File type Integration process

Until now I had worked only Query type or Time based integration processes. Users who have never worked on Scribe might have never heard of these terms. So, just to give readers a brief idea, scribe supports four types of Integration Processes viz.

1. File Type: The event is triggered when there is a new file activity in the event folder.

2. Query Type: The event is triggered when the source query returns some data.

3. Time based: The event is triggered after fixed intervals set by the Console admin.

4. Queue based: This event is triggered when a new data object is placed in the Scribe input queue.

In one of our latest requirements there was a scenario where there were several production machinery which generates different log files from time to time. These logs have information like start time, chemicals used, amount of chemicals etc. These log files would be placed at some predefined folder on the network.
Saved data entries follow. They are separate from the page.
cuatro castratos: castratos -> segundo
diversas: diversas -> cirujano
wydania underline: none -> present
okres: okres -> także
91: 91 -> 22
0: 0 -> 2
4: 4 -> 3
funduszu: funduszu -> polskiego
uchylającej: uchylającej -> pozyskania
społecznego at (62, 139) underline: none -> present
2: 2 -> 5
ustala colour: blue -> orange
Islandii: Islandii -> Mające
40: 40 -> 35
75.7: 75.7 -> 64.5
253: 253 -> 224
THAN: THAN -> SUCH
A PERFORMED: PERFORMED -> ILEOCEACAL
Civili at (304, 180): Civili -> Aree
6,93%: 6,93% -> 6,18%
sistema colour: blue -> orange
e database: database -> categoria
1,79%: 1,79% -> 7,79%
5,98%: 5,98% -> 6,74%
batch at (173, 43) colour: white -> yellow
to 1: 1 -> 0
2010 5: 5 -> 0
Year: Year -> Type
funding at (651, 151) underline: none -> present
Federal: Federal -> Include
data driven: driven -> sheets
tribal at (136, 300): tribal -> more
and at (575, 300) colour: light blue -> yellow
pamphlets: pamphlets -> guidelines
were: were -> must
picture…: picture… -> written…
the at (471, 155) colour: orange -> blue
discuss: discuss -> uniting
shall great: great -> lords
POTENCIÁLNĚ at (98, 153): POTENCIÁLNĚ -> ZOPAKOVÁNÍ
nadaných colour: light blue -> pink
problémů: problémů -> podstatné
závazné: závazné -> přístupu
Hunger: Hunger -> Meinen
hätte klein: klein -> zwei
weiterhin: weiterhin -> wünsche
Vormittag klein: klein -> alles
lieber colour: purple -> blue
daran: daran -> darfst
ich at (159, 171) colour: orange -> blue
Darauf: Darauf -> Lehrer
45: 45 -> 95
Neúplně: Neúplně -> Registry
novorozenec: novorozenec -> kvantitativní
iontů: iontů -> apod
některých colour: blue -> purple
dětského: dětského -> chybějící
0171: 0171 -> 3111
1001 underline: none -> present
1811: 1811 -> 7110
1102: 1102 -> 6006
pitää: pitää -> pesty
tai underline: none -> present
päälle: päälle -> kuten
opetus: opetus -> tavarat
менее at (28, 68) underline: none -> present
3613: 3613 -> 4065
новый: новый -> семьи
The Scribe packages were supposed to read from these logs and dump the data into staging tables from where other packages would take them for further processing.

Accordingly, we planned to use the ‘File’ type integration process provided by Scribe. Following are some critical aspects which need to be kept in mind.

1. Remote folder location:  The integration process requires the user to input the folder location and the type of file which needs to be read. Typically this is the location which would raise the event and initiate the integration process.

2. DTS reading Location: The DTS which has the file with a specific schema as source, need not read from the same location as the remote folder location used in the integration process. The DTS can be configured to read from a location which is independent of the remote location. This feature comes in handy when the incoming files come with a different file name every time. The integration process will raise event every time a file is placed in the folder. But the DTS will read only from the filename which was entered at the time of development.

This can be handled by copying and renaming the file to the DTS location. This can be achieved using a simple Batch file or a .Net exe. The script/exe can be run as a pre-run process in the integration process.

3. Trigger on regular intervals: It may so happen that more than one file is placed on the remote location at a time. But the DTS is capable to read only a single file at a time. To handle such issues, Scribe integration process has the facility to trigger by itself after a given interval of time. Using this feature and some custom queuing logic the problem of multiple files can be resolved.

Scribe Insight: Multiple sleeping processes on SQL Server.

Yesterday we were facing a severe performance issue on our SQL Server. We have a table in which one of our scribe DTS package pushes data before inserting it into MS-CRM. For some unknown reason the data was not getting inserted (Investigation on this issue would be posted in a different blog shortly). While investigating the issue, we were required to delete the data in the table so as to start with new set of data.

But somehow the data was not getting deleted. We even tried Truncating the table, but were unable to get through. However the system was not giving any error. This made us think that there is some sort of Deadlock being created on the table. Some process has lock on the data and is not releasing it.

On using the “sp_who2” command on the SQL editor, we found there are more than 200 processes being created by scribe. We thought that these processes were the reason why the performance was getting hampered. So many processes trying to access the same resource is bound create performance issue. We were also concerned whether the number of connections would go on increasing every time the scheduled package is run. Since these processes would keep on consuming precious memory and eventually exhausting all the resources and leading to memory leaks.

On further investigation we found out that scribe creates these processes to make sure memory is cached and is available to respond quickly to an actual process request. Most of these processes were in sleeping mode and were waiting for commands. One more interesting observation was that all of these sleeping processes were pointing to the ScribeInternal database. There were few other processes which were pointing to our custom databases and few of them were suspended, because of the deadlock issue. The system started working again after manually killing these processes.

The scribe processes only awakes when there is certain task to be done and hence do not consume any additional resources. These processes are being monitored by the Scribe Monitor Service.